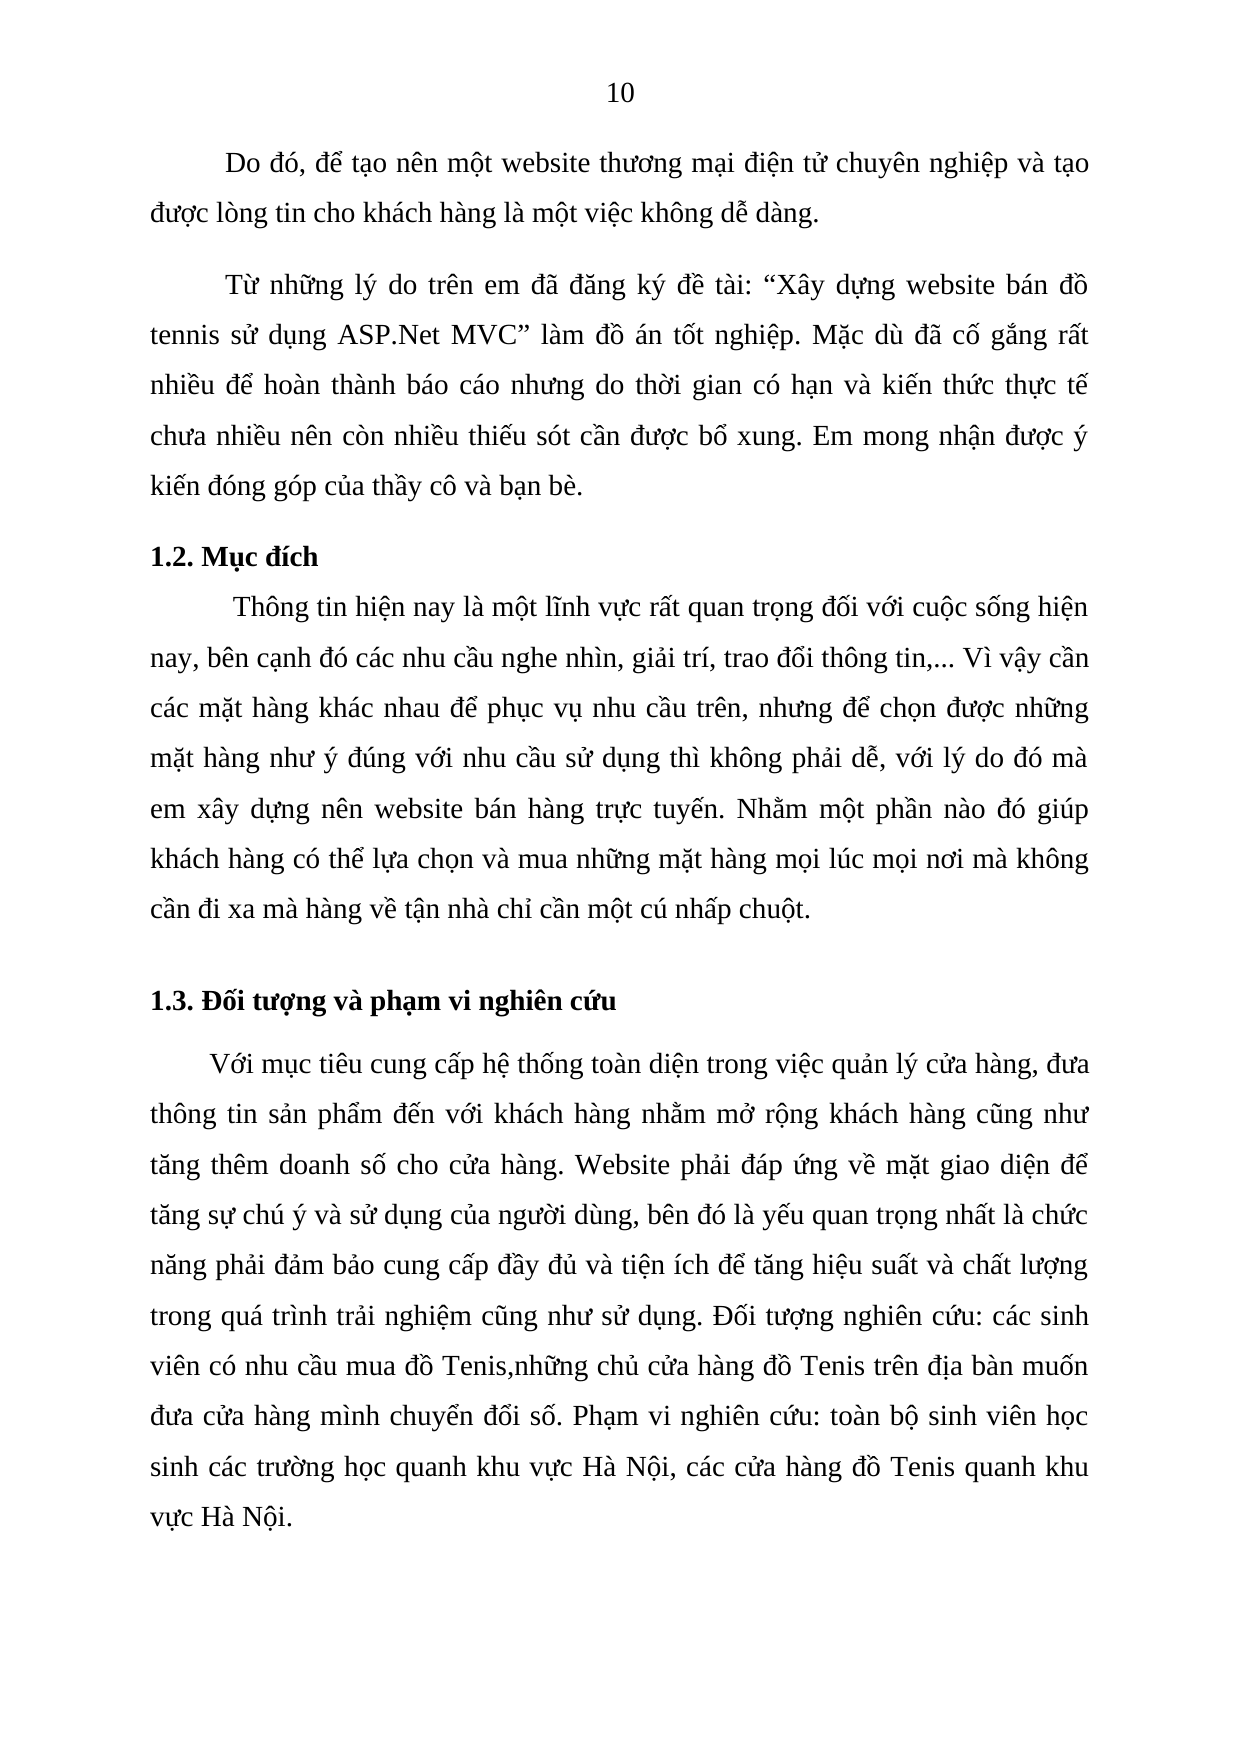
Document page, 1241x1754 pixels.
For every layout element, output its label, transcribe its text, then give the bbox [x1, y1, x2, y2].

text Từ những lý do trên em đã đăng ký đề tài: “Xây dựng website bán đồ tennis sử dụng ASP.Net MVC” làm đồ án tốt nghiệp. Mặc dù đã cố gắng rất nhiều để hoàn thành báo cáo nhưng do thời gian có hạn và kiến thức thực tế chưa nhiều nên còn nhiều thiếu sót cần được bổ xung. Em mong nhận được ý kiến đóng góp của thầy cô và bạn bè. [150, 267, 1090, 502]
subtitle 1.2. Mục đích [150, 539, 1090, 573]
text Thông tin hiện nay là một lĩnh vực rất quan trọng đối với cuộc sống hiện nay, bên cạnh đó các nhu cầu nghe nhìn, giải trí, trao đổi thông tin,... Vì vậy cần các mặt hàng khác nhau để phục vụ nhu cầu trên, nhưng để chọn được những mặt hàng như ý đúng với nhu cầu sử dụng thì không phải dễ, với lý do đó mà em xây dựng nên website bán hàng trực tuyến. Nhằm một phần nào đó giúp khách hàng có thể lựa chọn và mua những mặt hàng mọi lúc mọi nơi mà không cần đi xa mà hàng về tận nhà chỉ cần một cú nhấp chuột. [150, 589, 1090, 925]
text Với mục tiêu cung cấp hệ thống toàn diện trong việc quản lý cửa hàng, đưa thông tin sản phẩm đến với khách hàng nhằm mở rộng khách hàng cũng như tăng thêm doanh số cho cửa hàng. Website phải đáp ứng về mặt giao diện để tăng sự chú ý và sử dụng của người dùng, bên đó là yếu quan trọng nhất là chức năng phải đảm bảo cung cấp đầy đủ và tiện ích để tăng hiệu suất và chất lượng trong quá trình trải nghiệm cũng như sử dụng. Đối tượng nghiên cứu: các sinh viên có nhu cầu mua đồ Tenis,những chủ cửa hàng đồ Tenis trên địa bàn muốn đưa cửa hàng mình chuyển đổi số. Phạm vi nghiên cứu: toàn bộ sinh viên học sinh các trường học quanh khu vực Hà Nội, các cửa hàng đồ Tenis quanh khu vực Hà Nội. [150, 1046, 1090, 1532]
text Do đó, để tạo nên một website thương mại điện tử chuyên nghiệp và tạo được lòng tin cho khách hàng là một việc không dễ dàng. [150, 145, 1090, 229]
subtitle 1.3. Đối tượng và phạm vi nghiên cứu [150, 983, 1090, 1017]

++++++++

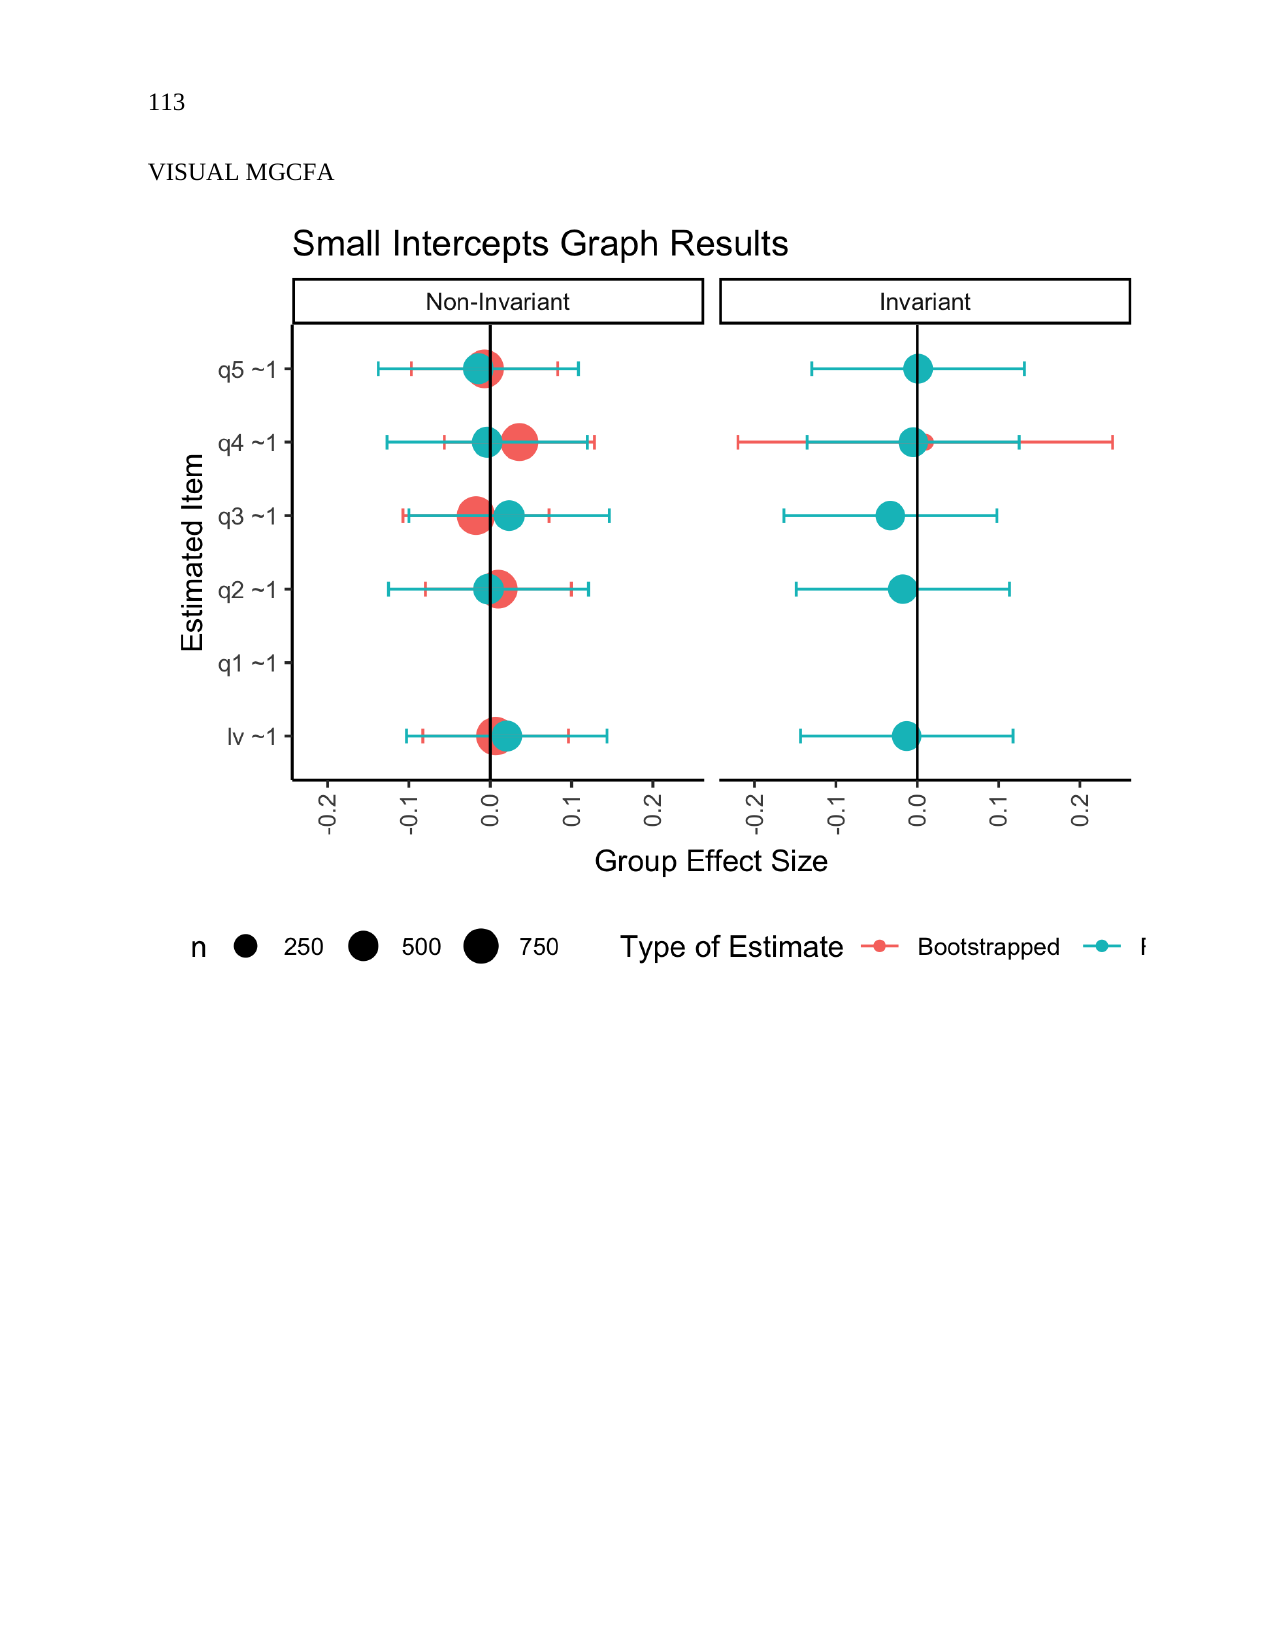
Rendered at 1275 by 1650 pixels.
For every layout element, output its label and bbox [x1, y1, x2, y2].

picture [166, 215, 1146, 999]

++++++++

> _ASSIGNMENT_:
Please show every line of the entries above that contains the word "pixels".

> _REPLY TO THE TASK_:
Document page, 1241x1754 pixels.
Rendered at 1275 by 1650 pixels.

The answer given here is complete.